Free throws send Georgia basketball team to a 32-year low

semerson@macon.comDecember 15, 2012 

ATHENS -- The free throws kept clanging off the rim, and at every key turn, they proved to be a perfect metaphor for a Georgia basketball team whose season has quickly careened the wrong way.

Iona became the latest small school team to get a road win this season at Georgia, joining the likes of Youngstown State and Southern Miss. This time the Bulldogs fell 81-78 in overtime, and at 2-7 this is the program’s worst nine-game start since 1970.

“I’m sick of losing, as our team is, but we’ve gotta play basketball,” head coach Mark Fox said.

The Bulldogs lost this game at the line, especially down the stretch: Georgia was 16-for-33 in the second half and overtime, including 6-for-15 in overtime. And the blame was spread out: Nemanja Djurisic missed a free throw that would have tied the game with three seconds left in overtime. Brandon Morris missed two free throws when Georgia led by three with 71 seconds left. Charles Mann missed a plethora in overtime. And even the sure-handed Kentavious Caldwell-Pope had missed two on one trip to the line in overtime.

Morris admitted the misses felt contagious.

“We were missing free throws in abundance, which really played a toll on the game,” Morris said. “We’ve been practicing free throws -- we’ve been practicing every day in practice.”

“You know, I think we’ve shot over 6,000 free throws in practice,” Fox said. “And we’re shooting over 75 percent. We haven’t transferred that to a game. That is extremely frustrating.”

The bright side for Georgia was the play of its freshmen, necessitated in part by forward Marcus Thornton missing the game with knee problems. Mann had a career-high 18 points and seven rebounds, Morris had 12 points and seven rebounds, and Kenny Gaines (six points) hit a big shot in the final minute of regulation.

Georgia also did a good job rallying from a 12-point first-half deficit, leading by as many as seven in the second half. As Fox pointed out, simply one made free throw would have made the story different.
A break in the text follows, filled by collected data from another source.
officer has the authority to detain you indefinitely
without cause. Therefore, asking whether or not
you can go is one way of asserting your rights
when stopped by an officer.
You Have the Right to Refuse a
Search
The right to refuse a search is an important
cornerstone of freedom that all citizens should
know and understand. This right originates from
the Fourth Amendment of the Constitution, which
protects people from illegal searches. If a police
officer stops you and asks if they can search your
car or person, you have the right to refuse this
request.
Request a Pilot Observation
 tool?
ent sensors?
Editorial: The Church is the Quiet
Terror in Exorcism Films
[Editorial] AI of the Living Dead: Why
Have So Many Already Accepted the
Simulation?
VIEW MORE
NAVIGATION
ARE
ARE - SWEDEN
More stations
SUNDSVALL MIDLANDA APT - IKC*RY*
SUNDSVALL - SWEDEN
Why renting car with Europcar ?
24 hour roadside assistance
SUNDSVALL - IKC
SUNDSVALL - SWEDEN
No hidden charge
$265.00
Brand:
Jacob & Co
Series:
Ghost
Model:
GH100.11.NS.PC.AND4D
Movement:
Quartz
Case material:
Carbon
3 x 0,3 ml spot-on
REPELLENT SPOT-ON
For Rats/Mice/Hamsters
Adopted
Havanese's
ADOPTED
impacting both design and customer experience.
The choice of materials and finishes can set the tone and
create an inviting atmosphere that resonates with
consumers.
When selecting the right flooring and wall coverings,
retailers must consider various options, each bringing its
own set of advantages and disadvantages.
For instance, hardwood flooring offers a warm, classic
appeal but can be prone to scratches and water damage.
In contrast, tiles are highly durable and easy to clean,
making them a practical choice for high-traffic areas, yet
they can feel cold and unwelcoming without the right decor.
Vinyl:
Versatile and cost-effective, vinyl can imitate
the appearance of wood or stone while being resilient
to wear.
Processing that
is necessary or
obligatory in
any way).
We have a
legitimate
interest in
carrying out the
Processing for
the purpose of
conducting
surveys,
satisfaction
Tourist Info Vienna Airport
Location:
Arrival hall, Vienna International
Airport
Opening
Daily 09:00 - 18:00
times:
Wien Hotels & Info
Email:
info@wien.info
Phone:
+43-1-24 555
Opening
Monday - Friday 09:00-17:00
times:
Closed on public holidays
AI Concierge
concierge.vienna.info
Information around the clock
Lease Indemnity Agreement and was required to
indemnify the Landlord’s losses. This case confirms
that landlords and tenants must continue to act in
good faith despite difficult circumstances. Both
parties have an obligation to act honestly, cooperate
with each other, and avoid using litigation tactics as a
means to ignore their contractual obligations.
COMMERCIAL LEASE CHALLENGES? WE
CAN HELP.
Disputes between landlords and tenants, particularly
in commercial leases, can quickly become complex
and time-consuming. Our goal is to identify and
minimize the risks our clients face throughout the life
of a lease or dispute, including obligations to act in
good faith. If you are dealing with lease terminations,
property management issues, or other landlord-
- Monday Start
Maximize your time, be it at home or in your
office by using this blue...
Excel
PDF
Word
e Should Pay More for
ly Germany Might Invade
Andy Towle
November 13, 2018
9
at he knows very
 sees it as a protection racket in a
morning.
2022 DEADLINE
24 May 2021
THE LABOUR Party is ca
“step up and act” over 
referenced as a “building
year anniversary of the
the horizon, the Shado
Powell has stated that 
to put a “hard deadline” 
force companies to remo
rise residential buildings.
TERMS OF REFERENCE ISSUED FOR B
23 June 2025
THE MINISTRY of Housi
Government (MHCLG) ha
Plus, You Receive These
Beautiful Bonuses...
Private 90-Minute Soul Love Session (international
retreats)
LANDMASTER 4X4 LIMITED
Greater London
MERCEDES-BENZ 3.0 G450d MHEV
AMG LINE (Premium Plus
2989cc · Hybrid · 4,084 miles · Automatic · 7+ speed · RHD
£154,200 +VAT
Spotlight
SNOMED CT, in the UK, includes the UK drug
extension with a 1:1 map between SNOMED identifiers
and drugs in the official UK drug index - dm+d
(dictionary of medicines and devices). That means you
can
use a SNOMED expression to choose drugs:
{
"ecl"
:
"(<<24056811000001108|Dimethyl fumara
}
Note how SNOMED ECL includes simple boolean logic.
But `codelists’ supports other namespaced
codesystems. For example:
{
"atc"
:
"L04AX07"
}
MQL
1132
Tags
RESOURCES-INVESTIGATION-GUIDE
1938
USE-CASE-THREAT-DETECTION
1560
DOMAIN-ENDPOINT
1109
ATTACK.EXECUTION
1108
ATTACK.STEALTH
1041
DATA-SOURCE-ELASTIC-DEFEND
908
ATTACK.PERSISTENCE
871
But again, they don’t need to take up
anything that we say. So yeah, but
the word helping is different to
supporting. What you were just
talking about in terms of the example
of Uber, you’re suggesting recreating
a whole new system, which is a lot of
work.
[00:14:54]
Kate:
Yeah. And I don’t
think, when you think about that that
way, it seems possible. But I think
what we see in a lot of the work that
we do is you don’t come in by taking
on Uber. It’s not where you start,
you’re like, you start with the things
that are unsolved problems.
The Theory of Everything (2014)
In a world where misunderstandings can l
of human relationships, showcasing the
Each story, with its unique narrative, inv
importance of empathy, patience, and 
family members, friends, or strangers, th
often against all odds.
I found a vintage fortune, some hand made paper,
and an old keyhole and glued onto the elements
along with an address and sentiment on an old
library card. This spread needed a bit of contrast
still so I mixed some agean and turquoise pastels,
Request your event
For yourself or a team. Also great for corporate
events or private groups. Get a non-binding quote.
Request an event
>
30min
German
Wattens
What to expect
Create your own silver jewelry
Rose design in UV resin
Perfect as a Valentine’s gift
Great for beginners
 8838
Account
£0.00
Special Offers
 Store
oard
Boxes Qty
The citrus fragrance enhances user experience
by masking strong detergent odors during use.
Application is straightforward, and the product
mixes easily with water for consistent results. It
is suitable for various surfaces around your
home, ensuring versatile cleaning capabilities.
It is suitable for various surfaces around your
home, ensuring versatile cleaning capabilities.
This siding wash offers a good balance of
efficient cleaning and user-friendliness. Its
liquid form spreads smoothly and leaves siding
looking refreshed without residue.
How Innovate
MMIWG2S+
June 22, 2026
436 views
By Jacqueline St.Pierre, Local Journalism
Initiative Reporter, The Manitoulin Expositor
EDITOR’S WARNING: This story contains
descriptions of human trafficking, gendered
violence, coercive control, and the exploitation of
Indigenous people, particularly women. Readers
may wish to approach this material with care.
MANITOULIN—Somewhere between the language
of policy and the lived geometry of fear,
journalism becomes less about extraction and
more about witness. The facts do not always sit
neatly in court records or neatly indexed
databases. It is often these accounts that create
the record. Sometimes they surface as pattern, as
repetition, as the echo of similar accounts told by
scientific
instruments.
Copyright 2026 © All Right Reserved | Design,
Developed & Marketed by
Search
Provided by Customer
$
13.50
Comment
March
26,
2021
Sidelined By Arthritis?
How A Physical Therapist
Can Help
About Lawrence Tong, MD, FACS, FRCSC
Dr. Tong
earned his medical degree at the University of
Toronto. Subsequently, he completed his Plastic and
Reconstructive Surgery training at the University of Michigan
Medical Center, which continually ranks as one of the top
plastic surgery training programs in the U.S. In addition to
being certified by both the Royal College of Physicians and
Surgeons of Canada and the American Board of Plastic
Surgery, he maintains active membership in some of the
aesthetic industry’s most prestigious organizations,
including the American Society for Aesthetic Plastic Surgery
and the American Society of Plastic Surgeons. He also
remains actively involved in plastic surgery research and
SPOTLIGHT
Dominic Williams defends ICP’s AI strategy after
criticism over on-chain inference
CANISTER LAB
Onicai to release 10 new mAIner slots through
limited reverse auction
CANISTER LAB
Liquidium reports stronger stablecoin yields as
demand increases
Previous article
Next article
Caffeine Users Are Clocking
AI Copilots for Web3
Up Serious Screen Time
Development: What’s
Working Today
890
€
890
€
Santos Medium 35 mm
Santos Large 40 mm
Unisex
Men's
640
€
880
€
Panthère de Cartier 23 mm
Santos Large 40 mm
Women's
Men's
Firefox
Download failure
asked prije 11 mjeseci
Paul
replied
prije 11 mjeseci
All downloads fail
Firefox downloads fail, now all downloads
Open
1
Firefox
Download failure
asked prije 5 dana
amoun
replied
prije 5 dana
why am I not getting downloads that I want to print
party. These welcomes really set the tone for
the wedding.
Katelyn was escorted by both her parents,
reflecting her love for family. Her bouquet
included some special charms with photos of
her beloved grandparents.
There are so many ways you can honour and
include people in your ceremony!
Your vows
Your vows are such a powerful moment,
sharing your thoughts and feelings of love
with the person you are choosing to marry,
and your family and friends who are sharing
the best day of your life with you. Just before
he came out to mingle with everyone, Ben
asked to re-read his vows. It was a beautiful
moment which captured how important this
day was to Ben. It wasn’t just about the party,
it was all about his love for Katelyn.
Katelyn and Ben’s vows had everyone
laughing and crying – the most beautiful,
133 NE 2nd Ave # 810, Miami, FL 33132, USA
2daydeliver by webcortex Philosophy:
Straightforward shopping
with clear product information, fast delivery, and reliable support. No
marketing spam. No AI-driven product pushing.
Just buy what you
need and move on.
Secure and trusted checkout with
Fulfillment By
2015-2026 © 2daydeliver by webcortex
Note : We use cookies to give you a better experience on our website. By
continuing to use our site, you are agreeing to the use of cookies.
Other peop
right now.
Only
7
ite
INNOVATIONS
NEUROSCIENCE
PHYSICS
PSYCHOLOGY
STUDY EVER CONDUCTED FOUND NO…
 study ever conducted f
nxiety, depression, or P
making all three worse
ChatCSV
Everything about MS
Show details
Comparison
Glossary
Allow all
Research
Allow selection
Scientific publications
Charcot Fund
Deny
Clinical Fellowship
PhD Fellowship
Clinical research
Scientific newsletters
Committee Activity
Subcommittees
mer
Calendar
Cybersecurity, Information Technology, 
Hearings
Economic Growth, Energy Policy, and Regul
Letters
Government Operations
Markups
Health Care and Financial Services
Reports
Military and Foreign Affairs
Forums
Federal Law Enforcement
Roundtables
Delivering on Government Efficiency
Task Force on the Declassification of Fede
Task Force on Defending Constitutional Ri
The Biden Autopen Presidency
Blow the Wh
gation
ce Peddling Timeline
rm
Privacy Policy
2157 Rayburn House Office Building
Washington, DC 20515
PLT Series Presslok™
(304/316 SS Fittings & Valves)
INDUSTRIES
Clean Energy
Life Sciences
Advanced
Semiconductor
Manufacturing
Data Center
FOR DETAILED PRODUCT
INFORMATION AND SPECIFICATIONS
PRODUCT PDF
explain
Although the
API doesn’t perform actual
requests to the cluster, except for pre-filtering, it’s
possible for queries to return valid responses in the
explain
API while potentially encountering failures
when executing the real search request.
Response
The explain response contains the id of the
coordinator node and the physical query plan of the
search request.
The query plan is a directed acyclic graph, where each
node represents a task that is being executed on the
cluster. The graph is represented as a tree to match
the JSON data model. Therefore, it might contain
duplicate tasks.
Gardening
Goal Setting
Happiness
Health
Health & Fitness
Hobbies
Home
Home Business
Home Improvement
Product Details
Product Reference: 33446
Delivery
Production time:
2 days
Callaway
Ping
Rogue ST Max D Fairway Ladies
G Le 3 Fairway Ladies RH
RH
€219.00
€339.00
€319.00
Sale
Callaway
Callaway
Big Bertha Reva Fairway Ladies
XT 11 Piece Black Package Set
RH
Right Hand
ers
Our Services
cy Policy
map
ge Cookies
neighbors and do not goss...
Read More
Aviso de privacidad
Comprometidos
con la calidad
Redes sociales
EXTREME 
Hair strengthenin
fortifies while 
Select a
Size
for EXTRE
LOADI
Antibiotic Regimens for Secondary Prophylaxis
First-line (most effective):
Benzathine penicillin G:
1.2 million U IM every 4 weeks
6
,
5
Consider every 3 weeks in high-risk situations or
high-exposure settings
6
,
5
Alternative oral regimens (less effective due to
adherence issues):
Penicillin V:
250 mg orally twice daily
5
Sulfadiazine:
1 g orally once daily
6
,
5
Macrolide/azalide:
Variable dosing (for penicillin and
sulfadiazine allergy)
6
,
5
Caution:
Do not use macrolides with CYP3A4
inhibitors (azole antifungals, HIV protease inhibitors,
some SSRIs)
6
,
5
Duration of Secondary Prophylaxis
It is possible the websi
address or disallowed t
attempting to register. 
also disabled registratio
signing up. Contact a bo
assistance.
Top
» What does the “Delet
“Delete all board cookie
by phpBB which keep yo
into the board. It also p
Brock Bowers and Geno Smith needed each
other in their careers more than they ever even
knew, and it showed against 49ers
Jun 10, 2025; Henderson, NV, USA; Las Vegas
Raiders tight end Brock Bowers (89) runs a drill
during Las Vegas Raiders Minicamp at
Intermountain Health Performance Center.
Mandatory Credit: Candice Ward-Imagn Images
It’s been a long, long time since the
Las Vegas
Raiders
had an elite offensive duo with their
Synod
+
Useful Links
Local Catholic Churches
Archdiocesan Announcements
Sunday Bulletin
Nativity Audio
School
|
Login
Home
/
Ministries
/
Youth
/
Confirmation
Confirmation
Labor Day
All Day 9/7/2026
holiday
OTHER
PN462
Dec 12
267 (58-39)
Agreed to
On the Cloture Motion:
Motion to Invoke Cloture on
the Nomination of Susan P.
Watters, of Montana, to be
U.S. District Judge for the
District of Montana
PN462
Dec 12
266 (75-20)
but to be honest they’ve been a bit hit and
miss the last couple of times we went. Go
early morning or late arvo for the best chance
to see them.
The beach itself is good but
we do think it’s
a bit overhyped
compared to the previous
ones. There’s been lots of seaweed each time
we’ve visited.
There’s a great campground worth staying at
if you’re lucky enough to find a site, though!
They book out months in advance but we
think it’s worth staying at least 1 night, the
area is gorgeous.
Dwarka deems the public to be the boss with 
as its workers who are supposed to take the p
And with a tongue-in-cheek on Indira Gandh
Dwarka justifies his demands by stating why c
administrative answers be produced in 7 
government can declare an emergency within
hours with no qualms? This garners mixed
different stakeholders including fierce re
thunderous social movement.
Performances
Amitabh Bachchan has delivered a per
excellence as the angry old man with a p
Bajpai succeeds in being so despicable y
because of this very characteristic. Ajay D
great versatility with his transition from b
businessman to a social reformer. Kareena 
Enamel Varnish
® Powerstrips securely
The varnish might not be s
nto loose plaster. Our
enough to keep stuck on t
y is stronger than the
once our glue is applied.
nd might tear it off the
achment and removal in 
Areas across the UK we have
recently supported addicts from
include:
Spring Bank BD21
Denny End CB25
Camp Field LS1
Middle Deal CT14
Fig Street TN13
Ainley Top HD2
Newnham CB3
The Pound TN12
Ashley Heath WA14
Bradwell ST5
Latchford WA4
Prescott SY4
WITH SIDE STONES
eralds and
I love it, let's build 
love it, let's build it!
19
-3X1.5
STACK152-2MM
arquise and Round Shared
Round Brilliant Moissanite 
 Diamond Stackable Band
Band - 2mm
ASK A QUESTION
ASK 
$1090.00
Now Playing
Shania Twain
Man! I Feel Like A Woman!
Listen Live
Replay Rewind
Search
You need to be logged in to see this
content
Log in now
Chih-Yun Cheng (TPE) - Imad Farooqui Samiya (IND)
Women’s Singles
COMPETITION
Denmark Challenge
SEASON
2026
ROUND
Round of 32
But in the end. Georgia still ended up losing to an Iona team that -- although it made it to the NCAA tournament last year -- was only off to a 3-4 start this season.

“We’re off to a worse start than I anticipated,” Fox said. “I still like our team. We’re not playing complete enough to win. But (on Saturday) – there’s prep schools that played older lineups than we had out there. We’re still making some young plays.

“But it’s a disappointing start, there’s no way around that. It’s my job to get us to win some games. We haven’t done that yet, but I like our team – and I told them that tonight, that I still like our team. We just gotta make a couple more steps forward.”